However, given that societies are still controlled by unjust hierarchies deliniated by social class and priviledge, you can still count on constant flack to prop up the rapacious, barbaric ideologies that sustain the status quo.
Just this morning I was hearing yet another jackass TV “report” on the Madoff scandal. It made me sick, the amount of facts they were holding back from their viewers. The REAL scandal is that the system is set up to allow precisely things like this, and NO ONE QUESTIONS ITS EXISTENCE. They act like this is just an aberration. It’s not! Deregulation of markets is precisely the problem, yet I hear not one single “business expert” calling for an end to it. That’s because all of them made their bundle by touting that line endlessly during the ’80s and ’90s. Of course they’re not going to question it all now. They’re paid to make sure that the best light is put on the Madoff situation–it’s unusual, it’s the exception not the rule, the system isn’t broken, it’s just a glitch, move along, nothing more to see here, folks.
The question is not how can someone break the rules like that, it’s “What were you expecting when there are no rules left to stop them?” It’s Argentina in 2001 all over again! Only now, the chickens are roosting at home. And still they don’t see…

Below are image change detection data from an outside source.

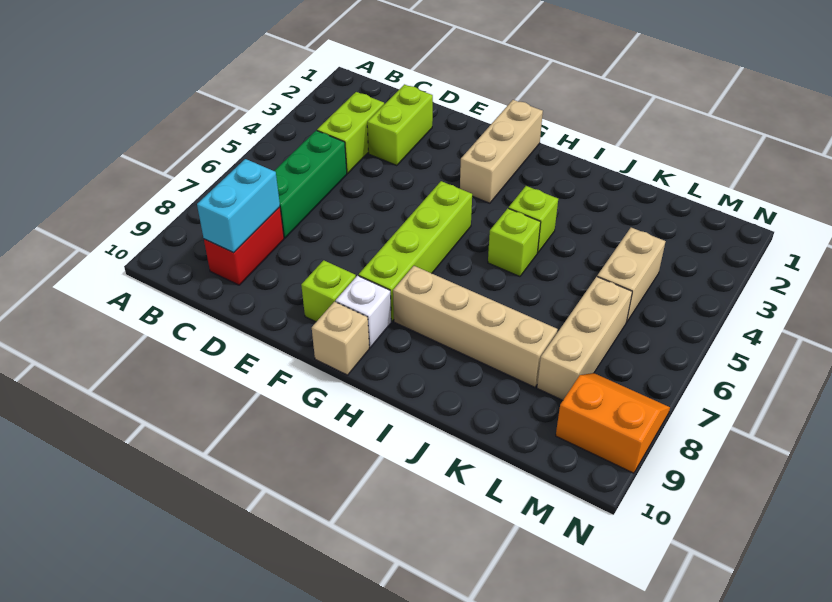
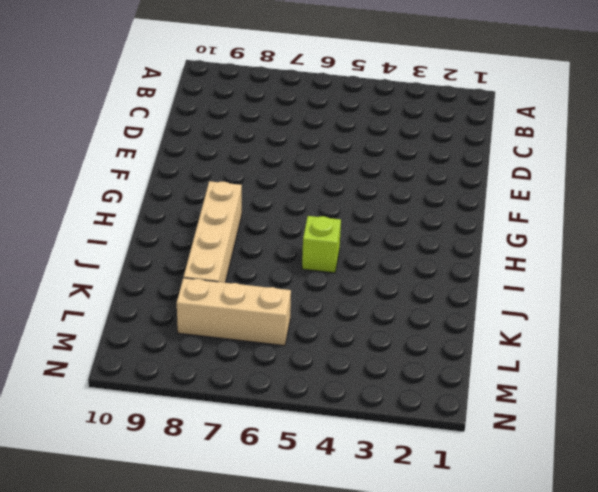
none -> lime 1x2 brick [317,92,384,173]
none -> green 1x3 brick [274,130,347,238]
none -> red 1x2 brick [204,207,284,285]

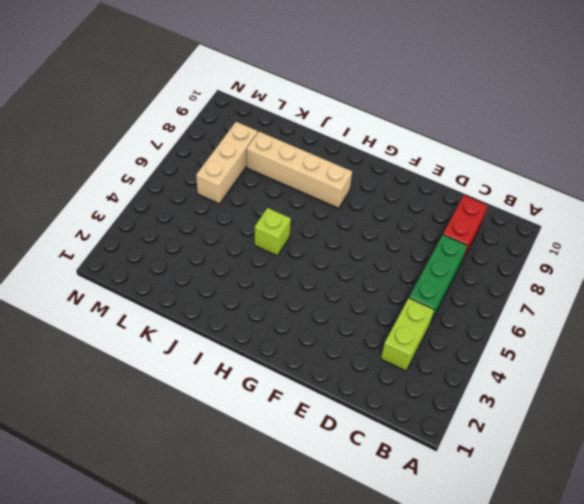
none -> lime 1x2 brick [367,84,433,166]
none -> lime 1x1 brick [301,260,356,322]
none -> tan 1x3 brick [460,100,543,203]

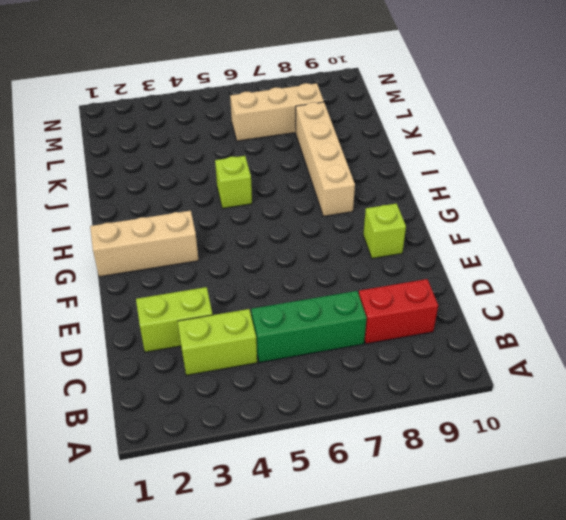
none -> lime 1x4 brick [358,181,472,321]
none -> white 1x1 brick [336,276,391,348]
none -> tan 1x1 brick [312,302,369,375]

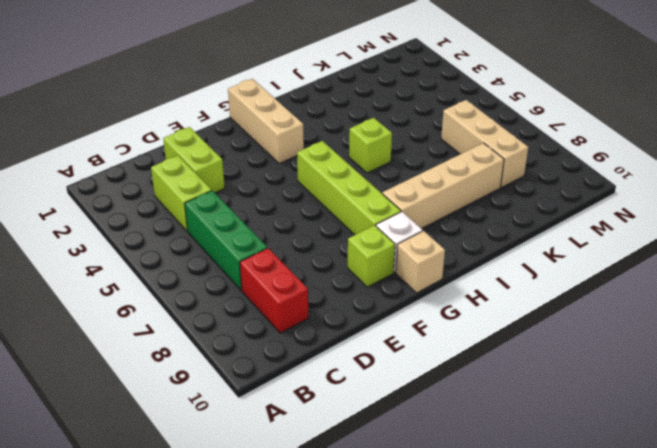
none -> lime 1x1 brick [509,186,558,253]
none -> tan 1x2 brick [597,228,666,322]
none -> orange 2x2 slope [556,373,670,473]

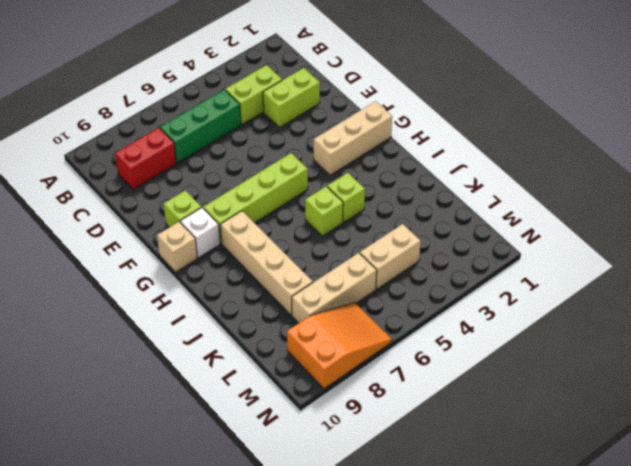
orange 2x3 slope [287,302,392,389] -> orange 2x2 slope [556,373,670,473]
none -> cyan 1x2 brick [197,159,280,253]

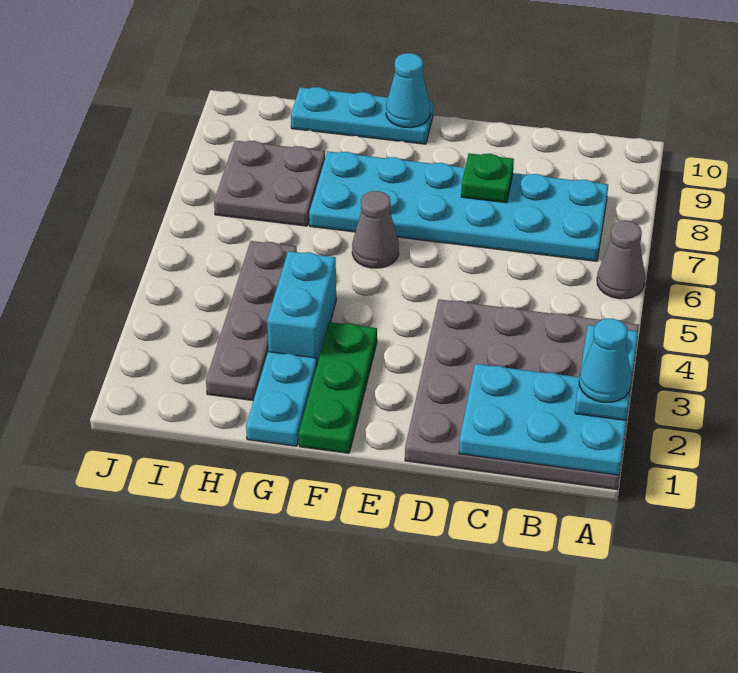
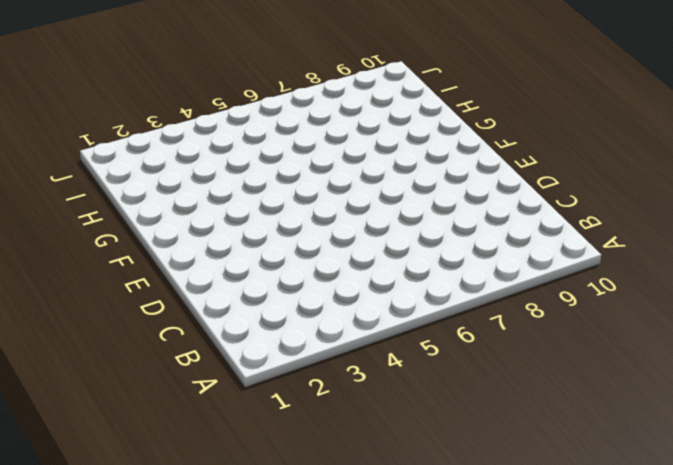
none -> grey 4x4 plate [405,299,639,489]
none -> grey 1x1 cone [597,221,645,299]
none -> cyan 2x6 plate [309,151,608,261]

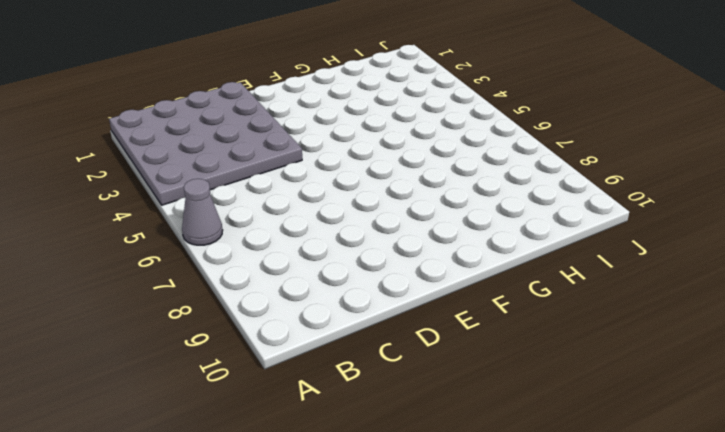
none -> cyan 2x6 plate [309,151,608,261]
none -> green 1x3 plate [299,322,377,453]
none -> grey 1x1 cone [352,191,399,268]

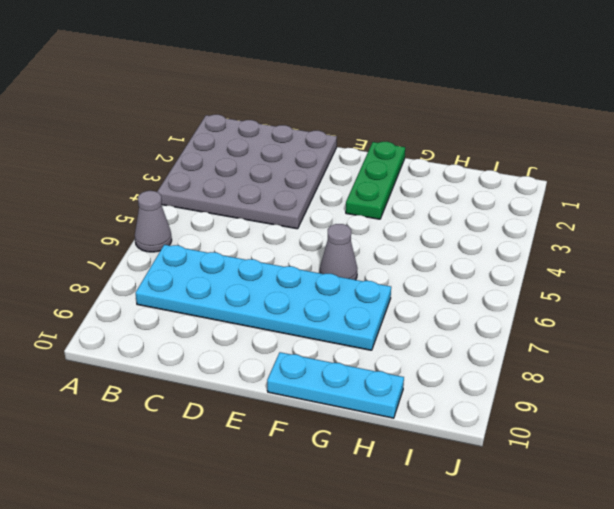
none -> cyan 1x2 plate [246,352,317,446]
none -> cyan 1x2 brick [267,251,336,364]
none -> grey 1x4 plate [206,241,297,401]

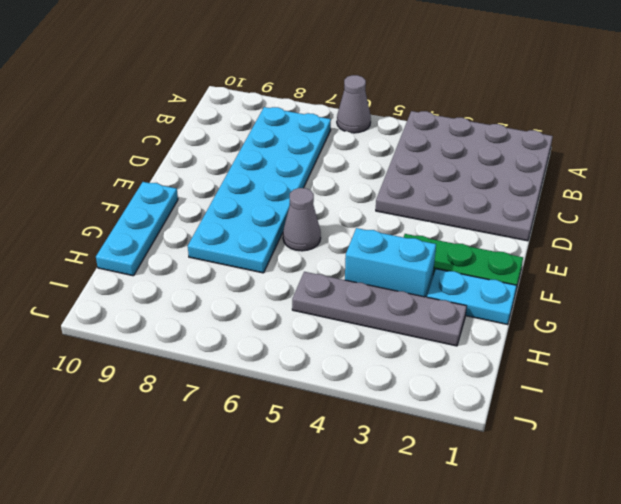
none -> grey 2x2 plate [214,141,325,226]
none -> cyan 2x3 plate [459,364,626,475]
none -> green 1x1 plate [461,153,514,203]

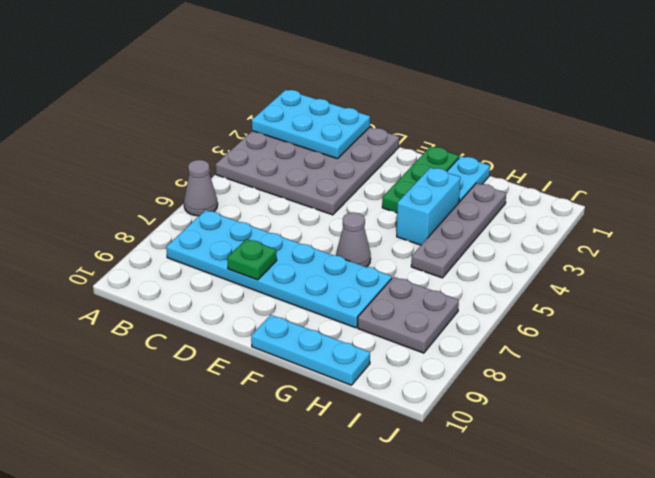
none -> cyan 1x1 cone [386,53,430,128]
none -> cyan 1x2 plate [575,325,638,420]
none -> cyan 1x1 cone [579,319,632,402]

And anyone who thinks that Augusto Pinochet is just an exception, should wake up–all of Latin America knows by now that “free markets” and enslaved people are connected in numerous and profound ways. Guatemala knew it already in the ’50s; the Southern Cone was woken up to it by machine-gun blasts in the ’70s. Venezuela has long been aware that iron-handed dictators were lovable to Washington and the Vatican both, and that their human rights abuses were condoned as long as the cheap oil flowed and the people were kept down. Bolivia “grew”, in the eyes of economists, under colonists and dictators. Ecuador was made ungovernable precisely so that Big Bidness could have its way unimpeded by pesky local government. They’re now trying to manoeuvre Rafael Correa out, because he’s the biggest threat to Chevron–and international capital–that there is.
For all that capitalists talk of “democracy”, they really don’t give a shit for it. As long as they have their way, it doesn’t matter who at the bottom is in misery and without prospects of climbing from the hole. It’s like the old British aristocracy there, really–“democracy for ‘we’, not thee.” The common folk don’t get a vote, not one that counts; the only votes counted are those of the lords. And that’s only as long as the lords don’t also revolt…
I’m sorry, am I preaching to the choir again? LOL.